The “psychedelic trips” are provided via hi-tech pods operated by technology specialist Sensiks, where users are bombarded with “bespoke fragrances, infrared light, heat and sound”. The colourful constructions, which resemble giant seed pods, use virtual reality technology to help users “drift through” a “calming universe” of kaleidoscopic forms and relaxing music. Selfridges claims the experience is “much like a short meditation”.

A woman with a VR headset inside Selfridges’ Sensory Reality Sensiks pod
A 10-minute session within the Sensory Reality Sensiks pod involves virtual reality technology. Photograph: Jason Alden/Selfridges

Superself is the latest in a long line of Selfridges events, with themes ranging from literature to the environment, that have aimed to tempt shoppers into stores in the digital age. This year is particularly tricky as city centres, and especially London where Selfridges has its flagship store, have been hard hit after the pandemic prompted a shift to working from home and decimated tourist travel.
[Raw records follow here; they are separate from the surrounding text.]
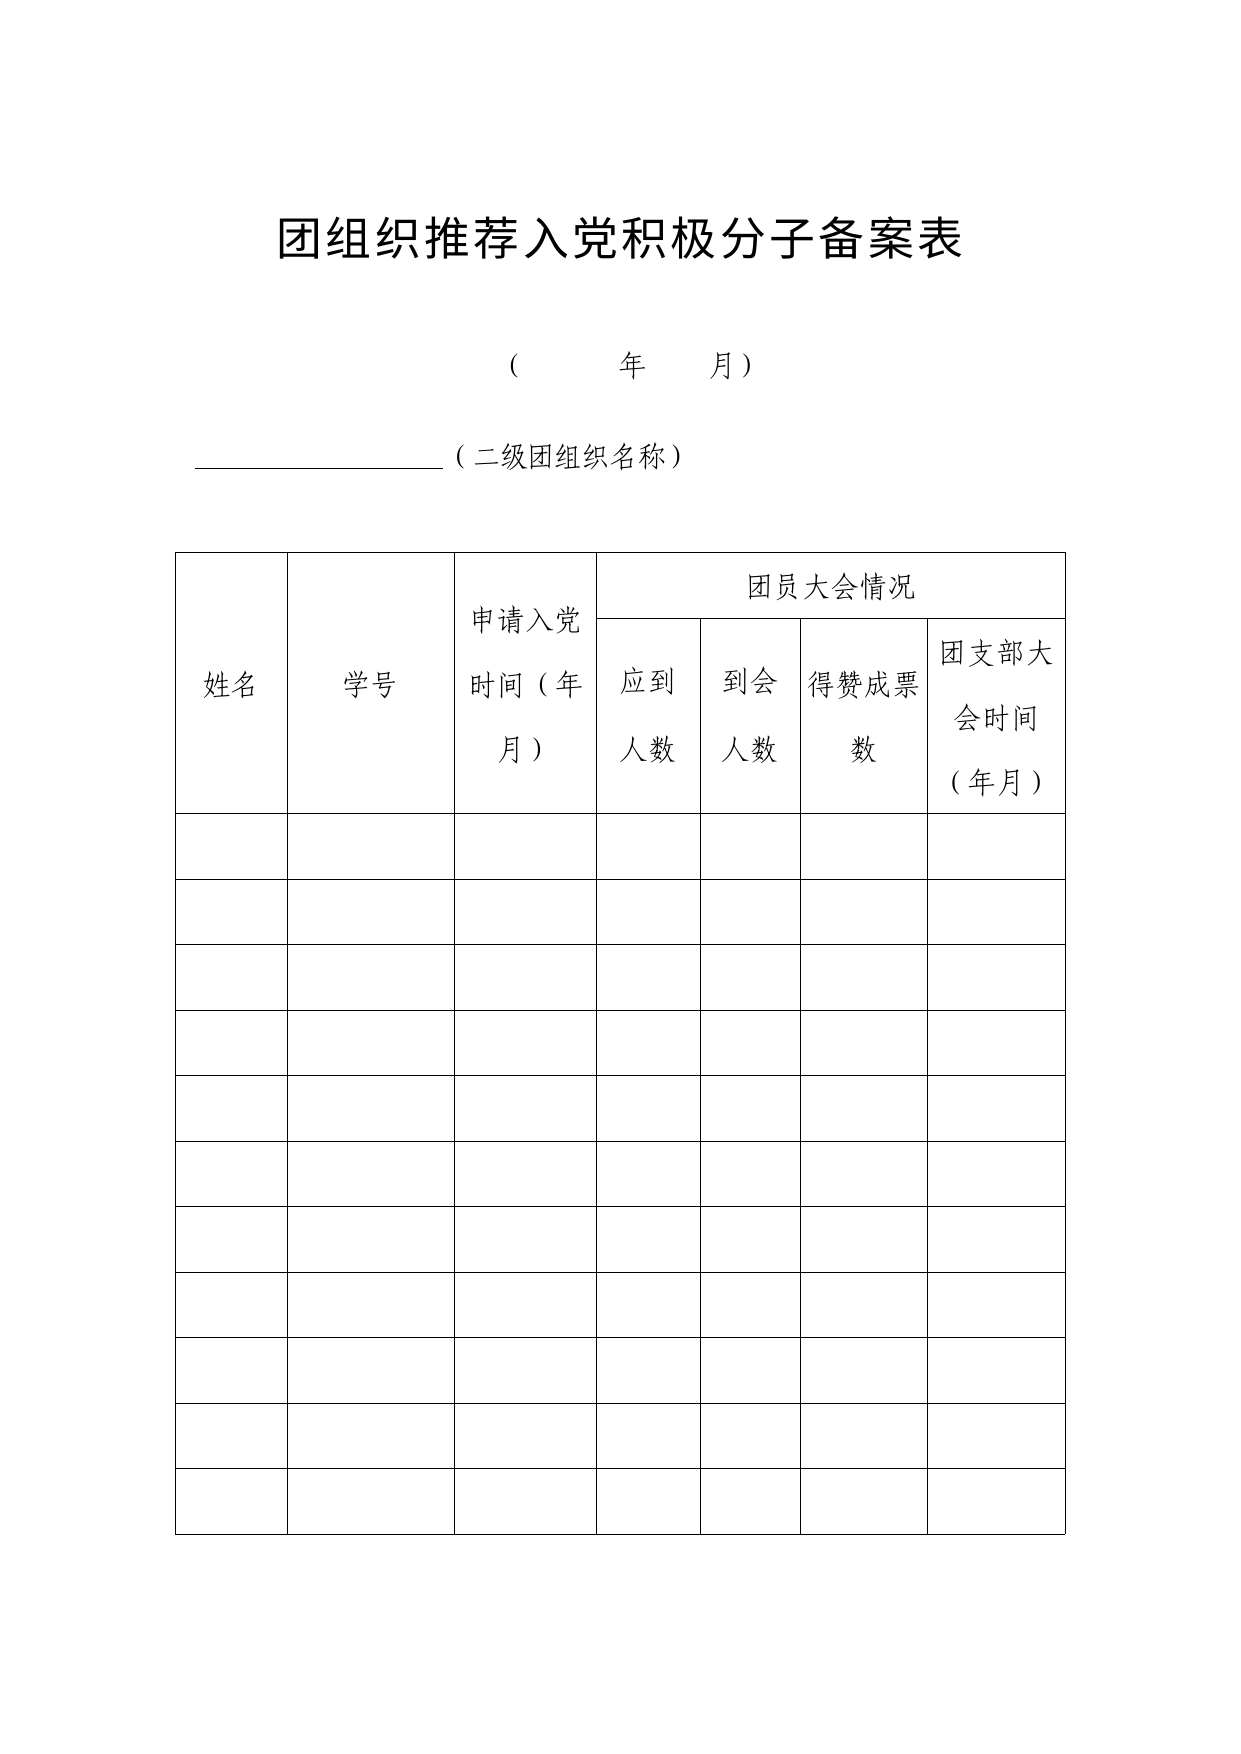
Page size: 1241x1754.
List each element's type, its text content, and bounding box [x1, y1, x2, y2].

table_cell [597, 1469, 700, 1534]
table_cell 得赞成票数 [801, 619, 927, 813]
table_cell [928, 1404, 1065, 1468]
table_cell [455, 880, 596, 944]
table_cell [288, 1338, 454, 1403]
table_cell [597, 945, 700, 1010]
table_cell [288, 880, 454, 944]
table_cell [176, 945, 287, 1010]
table_cell [928, 1076, 1065, 1141]
table_cell [701, 1404, 800, 1468]
table_cell [928, 945, 1065, 1010]
table_cell [597, 1011, 700, 1075]
table_cell [597, 1338, 700, 1403]
table_cell [597, 1142, 700, 1206]
table_cell [597, 1207, 700, 1272]
table_cell [597, 814, 700, 879]
table_cell [928, 1273, 1065, 1337]
table_cell [176, 1469, 287, 1534]
text （二级团组织名称） [187, 422, 1053, 487]
table_cell [288, 1076, 454, 1141]
table_cell [288, 945, 454, 1010]
table_cell [928, 1142, 1065, 1206]
table_cell [455, 1076, 596, 1141]
table_cell [455, 1011, 596, 1075]
table_cell [288, 1207, 454, 1272]
table_cell [597, 1404, 700, 1468]
table_cell [455, 1207, 596, 1272]
table_cell [176, 1076, 287, 1141]
table_cell [176, 1338, 287, 1403]
table_cell [455, 1142, 596, 1206]
table_cell [455, 1273, 596, 1337]
table_cell [801, 880, 927, 944]
table_cell [455, 945, 596, 1010]
table_cell [597, 1273, 700, 1337]
table_cell [801, 1207, 927, 1272]
table_cell [801, 1011, 927, 1075]
table_cell [701, 1469, 800, 1534]
table_header 团员大会情况 [597, 553, 1065, 618]
table_cell [176, 1011, 287, 1075]
table_cell [701, 1273, 800, 1337]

The trading conditions promoted Selfridges to cut 450 jobs in 2020 – 14% of its workforce – after the 114-year-old business experienced its “toughest year” in living memory.

Neighbouring department stores on Oxford Street – House of Fraser and Debenhams – have both closed their doors in the past year as sales in the area dived by £8bn to £2bn in 2020 and were expected to reach just £5bn last year.

Westminster council, which oversees the Oxford Street area, has pledged to spend £150m on improvements. However, it has delayed its regeneration plans after they got off to a disastrous start with the £6m Marble Arch Mound, which drew ridicule.

Selfridges is now in the process of changing hands after the Weston family, which has owned the group since 2003, agreed to sell to a Thai retailer and an Austrian property company for an estimated £4bn.